◆ Exercise description: Give back the records in full, with every line exactly as it was.

◆ Available data:

____

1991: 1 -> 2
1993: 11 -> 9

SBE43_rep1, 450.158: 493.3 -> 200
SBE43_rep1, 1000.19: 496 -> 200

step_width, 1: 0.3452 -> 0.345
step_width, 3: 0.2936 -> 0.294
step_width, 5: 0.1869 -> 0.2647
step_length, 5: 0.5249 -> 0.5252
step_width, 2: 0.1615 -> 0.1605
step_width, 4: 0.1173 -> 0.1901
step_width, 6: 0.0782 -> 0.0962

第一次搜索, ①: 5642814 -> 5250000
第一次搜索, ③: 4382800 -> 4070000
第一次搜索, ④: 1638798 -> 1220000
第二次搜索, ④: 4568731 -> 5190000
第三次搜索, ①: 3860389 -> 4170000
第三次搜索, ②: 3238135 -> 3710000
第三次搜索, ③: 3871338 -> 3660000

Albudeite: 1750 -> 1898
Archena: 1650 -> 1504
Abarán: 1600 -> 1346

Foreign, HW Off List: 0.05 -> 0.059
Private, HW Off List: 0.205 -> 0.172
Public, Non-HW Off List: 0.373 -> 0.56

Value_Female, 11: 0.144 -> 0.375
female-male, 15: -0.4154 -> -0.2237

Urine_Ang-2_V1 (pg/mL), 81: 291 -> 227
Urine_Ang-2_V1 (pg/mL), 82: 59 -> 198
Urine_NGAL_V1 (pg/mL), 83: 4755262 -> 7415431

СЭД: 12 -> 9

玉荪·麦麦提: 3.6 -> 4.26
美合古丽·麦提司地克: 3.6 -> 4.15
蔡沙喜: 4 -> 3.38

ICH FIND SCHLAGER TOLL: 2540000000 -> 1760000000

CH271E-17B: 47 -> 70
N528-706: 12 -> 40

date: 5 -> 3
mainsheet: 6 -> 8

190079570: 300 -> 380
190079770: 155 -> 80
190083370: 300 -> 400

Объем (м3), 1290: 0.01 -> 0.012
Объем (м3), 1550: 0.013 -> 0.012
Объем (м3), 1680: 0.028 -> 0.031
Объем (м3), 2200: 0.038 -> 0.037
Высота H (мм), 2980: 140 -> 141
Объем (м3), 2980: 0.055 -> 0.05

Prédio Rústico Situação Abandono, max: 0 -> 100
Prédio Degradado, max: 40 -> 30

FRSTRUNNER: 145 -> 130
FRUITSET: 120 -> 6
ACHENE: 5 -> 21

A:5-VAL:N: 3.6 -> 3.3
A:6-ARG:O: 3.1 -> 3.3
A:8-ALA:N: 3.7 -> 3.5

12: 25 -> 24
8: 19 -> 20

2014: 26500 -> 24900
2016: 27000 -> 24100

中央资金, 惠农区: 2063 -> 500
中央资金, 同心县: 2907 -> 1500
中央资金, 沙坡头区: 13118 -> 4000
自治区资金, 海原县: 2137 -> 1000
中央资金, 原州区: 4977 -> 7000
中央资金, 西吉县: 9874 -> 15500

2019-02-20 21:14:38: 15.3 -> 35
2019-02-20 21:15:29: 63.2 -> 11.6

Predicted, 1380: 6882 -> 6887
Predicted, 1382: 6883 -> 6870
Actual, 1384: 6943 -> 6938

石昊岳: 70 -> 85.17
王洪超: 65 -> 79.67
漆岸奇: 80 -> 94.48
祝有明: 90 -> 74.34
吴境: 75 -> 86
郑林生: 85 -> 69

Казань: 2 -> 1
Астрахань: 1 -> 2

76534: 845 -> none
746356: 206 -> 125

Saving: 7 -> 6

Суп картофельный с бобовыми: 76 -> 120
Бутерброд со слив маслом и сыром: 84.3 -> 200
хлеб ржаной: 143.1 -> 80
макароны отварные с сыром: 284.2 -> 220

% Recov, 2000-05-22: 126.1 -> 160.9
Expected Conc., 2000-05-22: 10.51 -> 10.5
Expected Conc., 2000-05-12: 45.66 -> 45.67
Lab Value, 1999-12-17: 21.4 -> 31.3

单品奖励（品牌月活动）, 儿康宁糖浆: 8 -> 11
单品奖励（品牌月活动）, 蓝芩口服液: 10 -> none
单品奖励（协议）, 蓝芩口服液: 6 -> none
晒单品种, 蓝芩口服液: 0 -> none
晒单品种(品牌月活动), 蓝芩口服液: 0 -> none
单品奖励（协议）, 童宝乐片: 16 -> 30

____

◆ Reply:
1991: 1 -> 2
1993: 11 -> 9

SBE43_rep1, 450.158: 493.3 -> 200
SBE43_rep1, 1000.19: 496 -> 200

step_width, 1: 0.3452 -> 0.345
step_width, 3: 0.2936 -> 0.294
step_width, 5: 0.1869 -> 0.2647
step_length, 5: 0.5249 -> 0.5252
step_width, 2: 0.1615 -> 0.1605
step_width, 4: 0.1173 -> 0.1901
step_width, 6: 0.0782 -> 0.0962

第一次搜索, ①: 5642814 -> 5250000
第一次搜索, ③: 4382800 -> 4070000
第一次搜索, ④: 1638798 -> 1220000
第二次搜索, ④: 4568731 -> 5190000
第三次搜索, ①: 3860389 -> 4170000
第三次搜索, ②: 3238135 -> 3710000
第三次搜索, ③: 3871338 -> 3660000

Albudeite: 1750 -> 1898
Archena: 1650 -> 1504
Abarán: 1600 -> 1346

Foreign, HW Off List: 0.05 -> 0.059
Private, HW Off List: 0.205 -> 0.172
Public, Non-HW Off List: 0.373 -> 0.56

Value_Female, 11: 0.144 -> 0.375
female-male, 15: -0.4154 -> -0.2237

Urine_Ang-2_V1 (pg/mL), 81: 291 -> 227
Urine_Ang-2_V1 (pg/mL), 82: 59 -> 198
Urine_NGAL_V1 (pg/mL), 83: 4755262 -> 7415431

СЭД: 12 -> 9

玉荪·麦麦提: 3.6 -> 4.26
美合古丽·麦提司地克: 3.6 -> 4.15
蔡沙喜: 4 -> 3.38

ICH FIND SCHLAGER TOLL: 2540000000 -> 1760000000

CH271E-17B: 47 -> 70
N528-706: 12 -> 40

date: 5 -> 3
mainsheet: 6 -> 8

190079570: 300 -> 380
190079770: 155 -> 80
190083370: 300 -> 400

Объем (м3), 1290: 0.01 -> 0.012
Объем (м3), 1550: 0.013 -> 0.012
Объем (м3), 1680: 0.028 -> 0.031
Объем (м3), 2200: 0.038 -> 0.037
Высота H (мм), 2980: 140 -> 141
Объем (м3), 2980: 0.055 -> 0.05

Prédio Rústico Situação Abandono, max: 0 -> 100
Prédio Degradado, max: 40 -> 30

FRSTRUNNER: 145 -> 130
FRUITSET: 120 -> 6
ACHENE: 5 -> 21

A:5-VAL:N: 3.6 -> 3.3
A:6-ARG:O: 3.1 -> 3.3
A:8-ALA:N: 3.7 -> 3.5

12: 25 -> 24
8: 19 -> 20

2014: 26500 -> 24900
2016: 27000 -> 24100

中央资金, 惠农区: 2063 -> 500
中央资金, 同心县: 2907 -> 1500
中央资金, 沙坡头区: 13118 -> 4000
自治区资金, 海原县: 2137 -> 1000
中央资金, 原州区: 4977 -> 7000
中央资金, 西吉县: 9874 -> 15500

2019-02-20 21:14:38: 15.3 -> 35
2019-02-20 21:15:29: 63.2 -> 11.6

Predicted, 1380: 6882 -> 6887
Predicted, 1382: 6883 -> 6870
Actual, 1384: 6943 -> 6938

石昊岳: 70 -> 85.17
王洪超: 65 -> 79.67
漆岸奇: 80 -> 94.48
祝有明: 90 -> 74.34
吴境: 75 -> 86
郑林生: 85 -> 69

Казань: 2 -> 1
Астрахань: 1 -> 2

76534: 845 -> none
746356: 206 -> 125

Saving: 7 -> 6

Суп картофельный с бобовыми: 76 -> 120
Бутерброд со слив маслом и сыром: 84.3 -> 200
хлеб ржаной: 143.1 -> 80
макароны отварные с сыром: 284.2 -> 220

% Recov, 2000-05-22: 126.1 -> 160.9
Expected Conc., 2000-05-22: 10.51 -> 10.5
Expected Conc., 2000-05-12: 45.66 -> 45.67
Lab Value, 1999-12-17: 21.4 -> 31.3

单品奖励（品牌月活动）, 儿康宁糖浆: 8 -> 11
单品奖励（品牌月活动）, 蓝芩口服液: 10 -> none
单品奖励（协议）, 蓝芩口服液: 6 -> none
晒单品种, 蓝芩口服液: 0 -> none
晒单品种(品牌月活动), 蓝芩口服液: 0 -> none
单品奖励（协议）, 童宝乐片: 16 -> 30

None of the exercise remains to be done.